• _Raw records_:
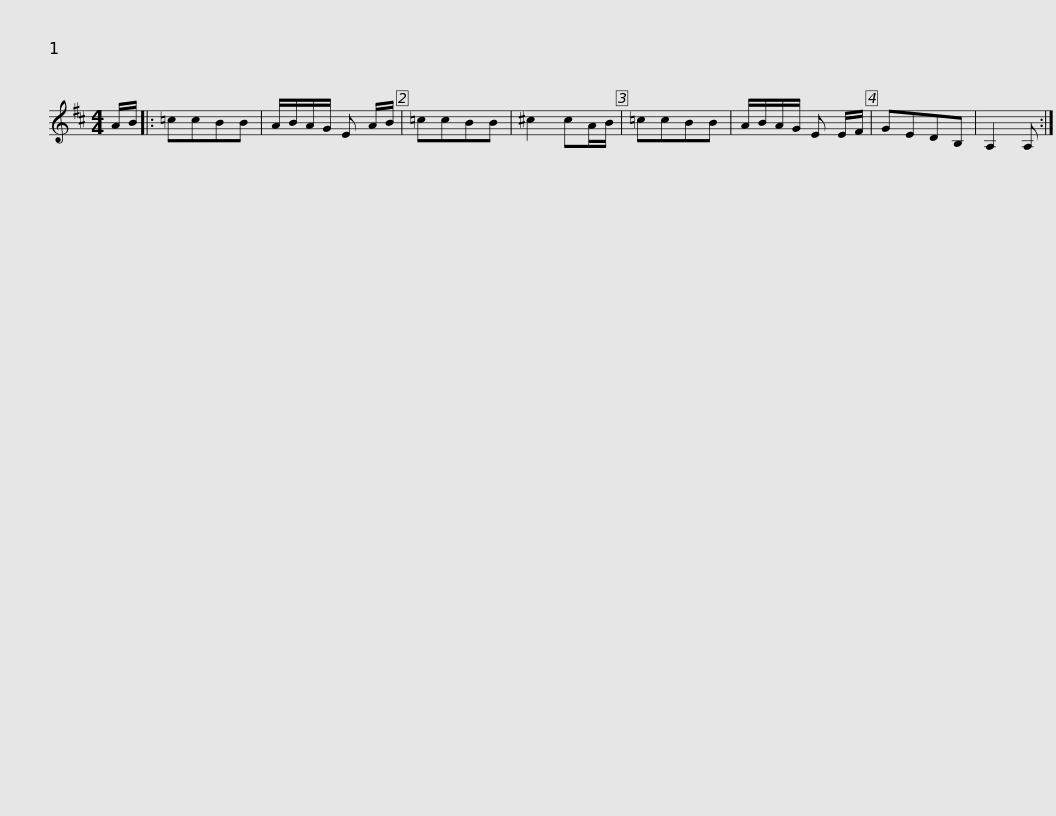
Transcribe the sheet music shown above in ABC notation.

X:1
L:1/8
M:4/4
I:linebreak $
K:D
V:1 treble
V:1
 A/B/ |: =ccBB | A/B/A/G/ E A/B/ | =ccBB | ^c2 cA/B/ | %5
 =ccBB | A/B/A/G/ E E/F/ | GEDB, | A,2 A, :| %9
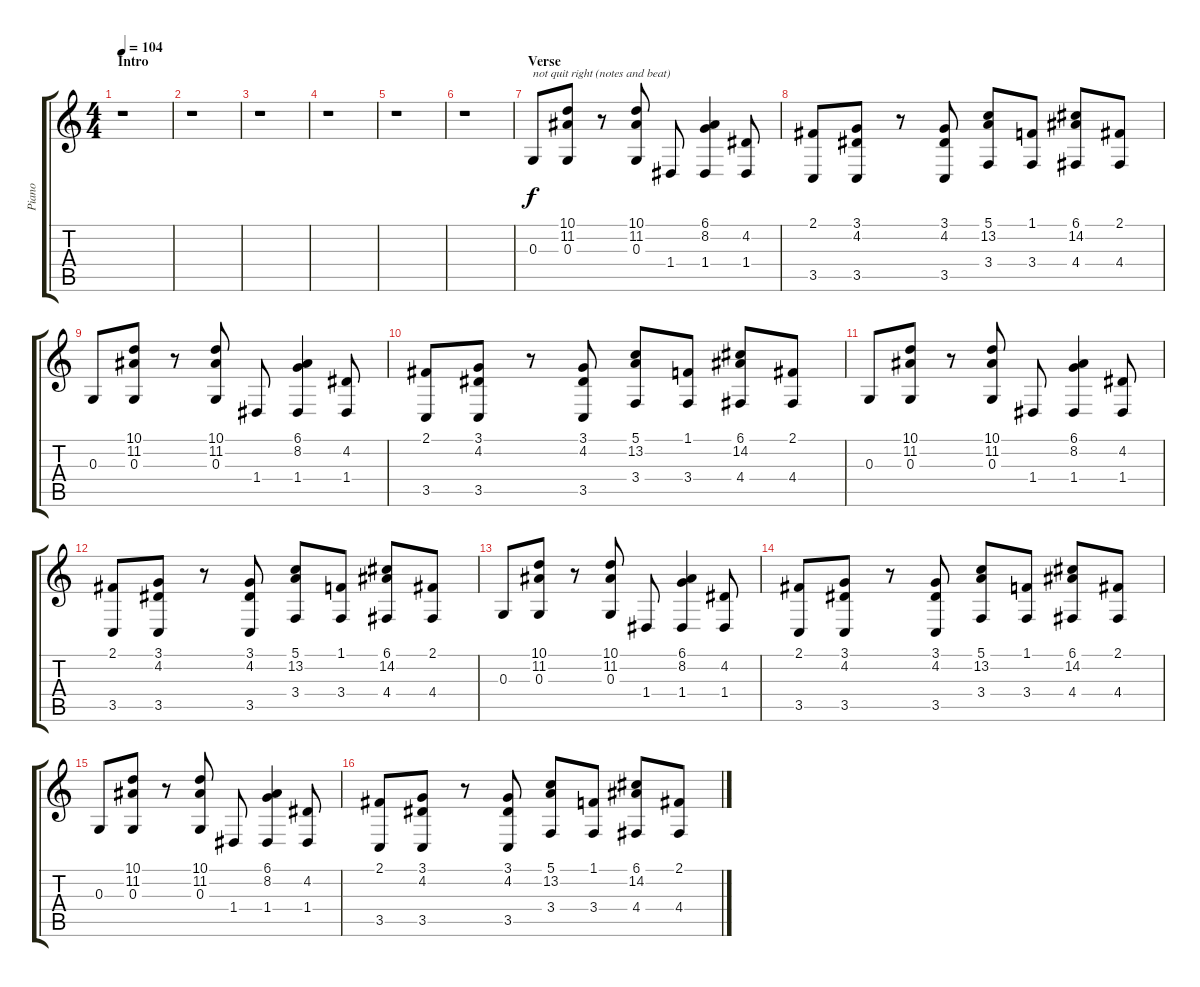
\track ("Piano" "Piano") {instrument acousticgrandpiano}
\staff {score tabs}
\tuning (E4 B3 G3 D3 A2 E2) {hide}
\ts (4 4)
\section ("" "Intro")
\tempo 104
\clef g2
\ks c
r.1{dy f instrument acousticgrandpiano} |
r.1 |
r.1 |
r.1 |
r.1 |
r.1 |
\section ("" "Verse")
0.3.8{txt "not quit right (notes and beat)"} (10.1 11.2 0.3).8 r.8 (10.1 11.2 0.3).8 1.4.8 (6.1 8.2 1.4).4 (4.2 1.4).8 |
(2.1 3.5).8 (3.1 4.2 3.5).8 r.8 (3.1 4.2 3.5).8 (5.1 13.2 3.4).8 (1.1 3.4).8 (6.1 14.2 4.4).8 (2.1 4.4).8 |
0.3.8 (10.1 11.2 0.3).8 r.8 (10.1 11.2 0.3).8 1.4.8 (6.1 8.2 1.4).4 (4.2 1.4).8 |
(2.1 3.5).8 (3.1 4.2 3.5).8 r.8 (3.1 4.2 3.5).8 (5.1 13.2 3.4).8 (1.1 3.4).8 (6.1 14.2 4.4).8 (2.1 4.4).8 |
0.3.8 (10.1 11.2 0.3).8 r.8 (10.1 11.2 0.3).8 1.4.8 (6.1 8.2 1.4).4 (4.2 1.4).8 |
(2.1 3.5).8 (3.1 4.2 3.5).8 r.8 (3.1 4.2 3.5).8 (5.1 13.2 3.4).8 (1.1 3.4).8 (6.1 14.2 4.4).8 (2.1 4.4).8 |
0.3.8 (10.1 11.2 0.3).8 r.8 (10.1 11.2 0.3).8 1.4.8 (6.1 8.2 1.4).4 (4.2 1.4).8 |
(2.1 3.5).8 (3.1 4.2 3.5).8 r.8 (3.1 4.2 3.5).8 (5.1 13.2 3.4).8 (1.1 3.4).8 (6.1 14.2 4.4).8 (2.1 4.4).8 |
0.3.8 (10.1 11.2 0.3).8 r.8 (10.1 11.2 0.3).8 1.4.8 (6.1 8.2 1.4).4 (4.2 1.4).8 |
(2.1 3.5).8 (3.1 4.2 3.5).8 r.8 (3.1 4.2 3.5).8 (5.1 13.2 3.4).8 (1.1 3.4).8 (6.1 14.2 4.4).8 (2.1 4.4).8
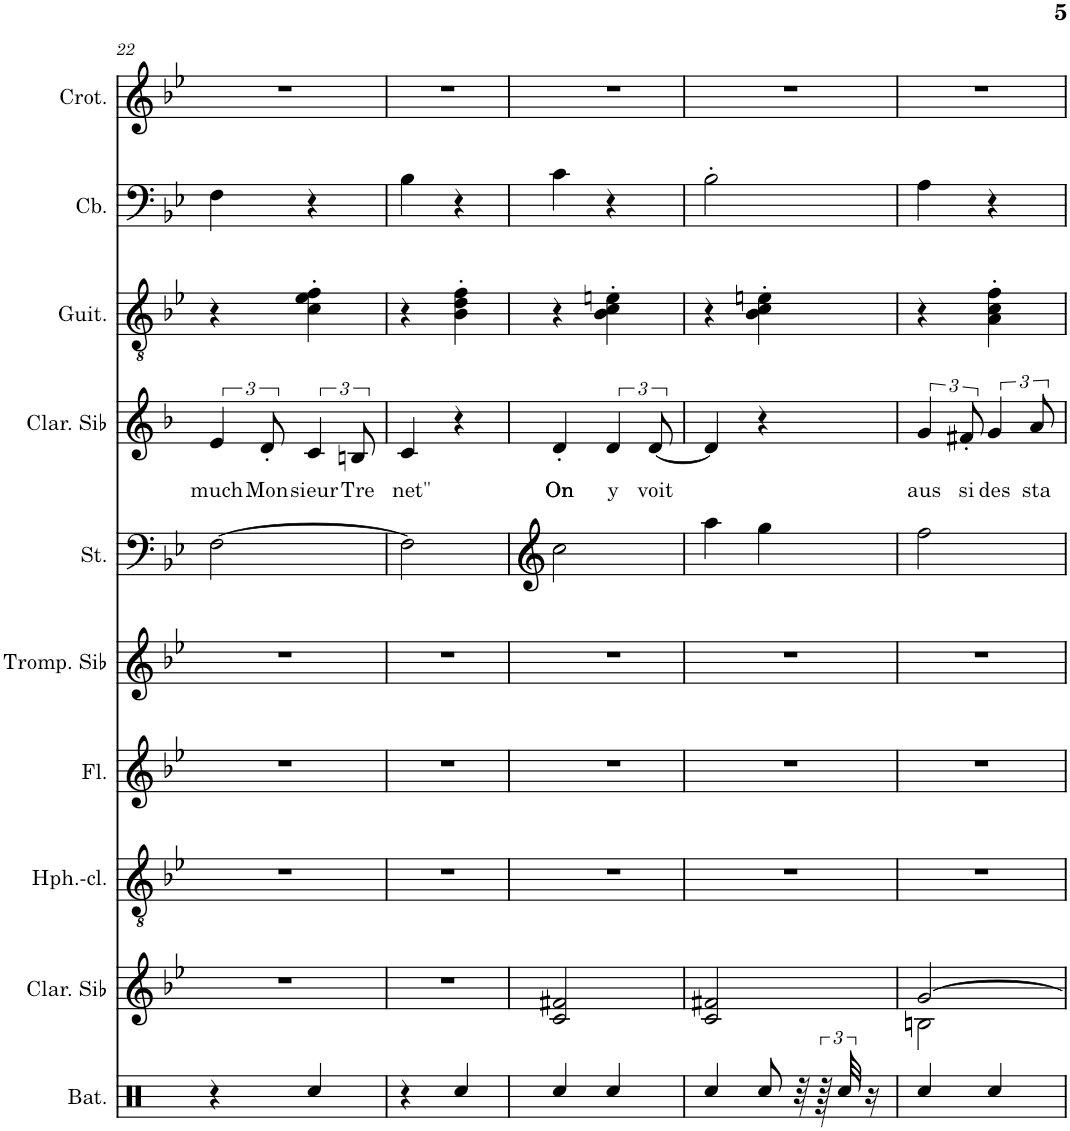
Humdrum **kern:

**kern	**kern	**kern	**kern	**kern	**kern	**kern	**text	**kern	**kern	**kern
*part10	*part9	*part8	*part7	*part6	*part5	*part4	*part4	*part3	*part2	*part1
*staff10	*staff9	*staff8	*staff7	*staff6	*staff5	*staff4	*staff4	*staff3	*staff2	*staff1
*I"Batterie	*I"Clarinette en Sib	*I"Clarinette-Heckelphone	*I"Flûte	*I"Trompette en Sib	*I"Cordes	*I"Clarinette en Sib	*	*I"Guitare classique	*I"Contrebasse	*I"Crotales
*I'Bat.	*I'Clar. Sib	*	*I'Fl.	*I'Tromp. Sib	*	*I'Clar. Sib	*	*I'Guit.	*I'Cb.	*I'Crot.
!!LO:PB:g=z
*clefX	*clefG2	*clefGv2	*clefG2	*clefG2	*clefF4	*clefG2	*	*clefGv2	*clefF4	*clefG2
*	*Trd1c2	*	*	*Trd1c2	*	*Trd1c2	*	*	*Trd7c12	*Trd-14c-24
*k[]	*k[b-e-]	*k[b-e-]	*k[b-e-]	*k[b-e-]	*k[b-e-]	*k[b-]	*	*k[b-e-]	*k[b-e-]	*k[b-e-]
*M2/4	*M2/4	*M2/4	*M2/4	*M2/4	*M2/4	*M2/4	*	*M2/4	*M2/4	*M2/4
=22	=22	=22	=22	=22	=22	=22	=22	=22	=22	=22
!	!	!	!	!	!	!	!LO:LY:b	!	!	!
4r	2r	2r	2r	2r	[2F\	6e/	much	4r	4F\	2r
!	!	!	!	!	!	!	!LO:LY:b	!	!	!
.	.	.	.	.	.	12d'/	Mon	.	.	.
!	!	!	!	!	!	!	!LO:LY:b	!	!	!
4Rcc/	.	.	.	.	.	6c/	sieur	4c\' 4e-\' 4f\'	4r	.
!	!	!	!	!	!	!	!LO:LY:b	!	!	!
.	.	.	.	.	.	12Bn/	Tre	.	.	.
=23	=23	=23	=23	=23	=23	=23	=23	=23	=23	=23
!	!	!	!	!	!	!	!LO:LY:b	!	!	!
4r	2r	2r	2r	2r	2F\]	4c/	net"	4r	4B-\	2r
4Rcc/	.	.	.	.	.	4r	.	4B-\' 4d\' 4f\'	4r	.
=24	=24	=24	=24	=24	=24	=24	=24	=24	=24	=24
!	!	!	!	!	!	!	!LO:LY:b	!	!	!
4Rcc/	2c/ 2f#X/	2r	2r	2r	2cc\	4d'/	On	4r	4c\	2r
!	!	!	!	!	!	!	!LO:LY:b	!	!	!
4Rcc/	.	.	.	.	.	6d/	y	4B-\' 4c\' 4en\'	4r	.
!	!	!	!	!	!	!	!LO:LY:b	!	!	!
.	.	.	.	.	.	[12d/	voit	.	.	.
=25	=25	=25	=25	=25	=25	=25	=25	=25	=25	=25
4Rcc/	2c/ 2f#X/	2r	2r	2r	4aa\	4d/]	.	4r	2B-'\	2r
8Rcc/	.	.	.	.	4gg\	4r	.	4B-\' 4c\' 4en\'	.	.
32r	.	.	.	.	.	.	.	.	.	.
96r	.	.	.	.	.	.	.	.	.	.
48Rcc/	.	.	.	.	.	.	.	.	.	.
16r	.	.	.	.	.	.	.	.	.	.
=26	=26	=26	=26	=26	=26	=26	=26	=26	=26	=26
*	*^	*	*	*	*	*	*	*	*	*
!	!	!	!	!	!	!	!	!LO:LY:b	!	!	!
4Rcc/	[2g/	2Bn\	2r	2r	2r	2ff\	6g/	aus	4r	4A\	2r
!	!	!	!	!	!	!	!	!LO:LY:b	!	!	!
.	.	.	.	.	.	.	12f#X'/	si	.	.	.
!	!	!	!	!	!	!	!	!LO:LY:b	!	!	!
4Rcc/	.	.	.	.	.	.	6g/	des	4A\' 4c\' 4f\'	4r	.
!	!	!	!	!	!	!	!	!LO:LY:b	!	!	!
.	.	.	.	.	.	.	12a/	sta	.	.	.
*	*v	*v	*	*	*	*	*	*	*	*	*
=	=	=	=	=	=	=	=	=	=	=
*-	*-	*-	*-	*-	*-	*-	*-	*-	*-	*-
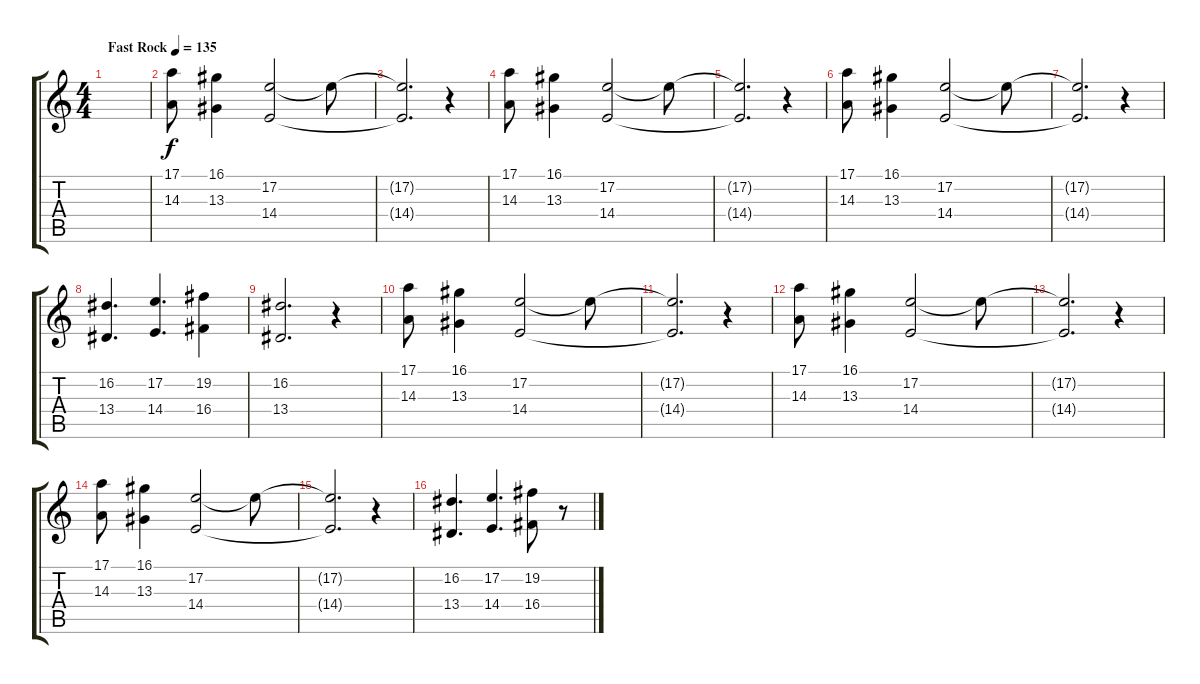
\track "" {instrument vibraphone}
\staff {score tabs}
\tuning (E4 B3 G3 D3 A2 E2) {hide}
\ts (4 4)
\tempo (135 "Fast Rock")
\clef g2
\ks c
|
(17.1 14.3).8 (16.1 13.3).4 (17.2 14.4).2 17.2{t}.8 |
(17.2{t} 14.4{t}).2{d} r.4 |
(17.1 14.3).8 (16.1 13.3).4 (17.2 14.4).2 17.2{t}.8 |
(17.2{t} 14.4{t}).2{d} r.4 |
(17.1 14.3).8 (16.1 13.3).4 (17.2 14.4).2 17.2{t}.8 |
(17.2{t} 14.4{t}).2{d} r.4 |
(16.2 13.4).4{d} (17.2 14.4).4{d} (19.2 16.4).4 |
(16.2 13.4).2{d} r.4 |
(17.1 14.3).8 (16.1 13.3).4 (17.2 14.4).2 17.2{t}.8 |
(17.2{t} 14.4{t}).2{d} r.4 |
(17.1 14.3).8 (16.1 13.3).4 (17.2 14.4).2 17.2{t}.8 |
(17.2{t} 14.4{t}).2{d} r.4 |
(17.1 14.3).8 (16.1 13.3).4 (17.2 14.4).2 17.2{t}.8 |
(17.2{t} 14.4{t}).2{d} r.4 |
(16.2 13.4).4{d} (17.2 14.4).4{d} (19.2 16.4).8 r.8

• _Task description_:
Which lines of the listing above contain the string "acousticgrandpiano", with case counting? Copy each of those lines in full.

• _The answer_:
\track ("Piano" "Piano") {instrument acousticgrandpiano}
r.1{dy f instrument acousticgrandpiano} |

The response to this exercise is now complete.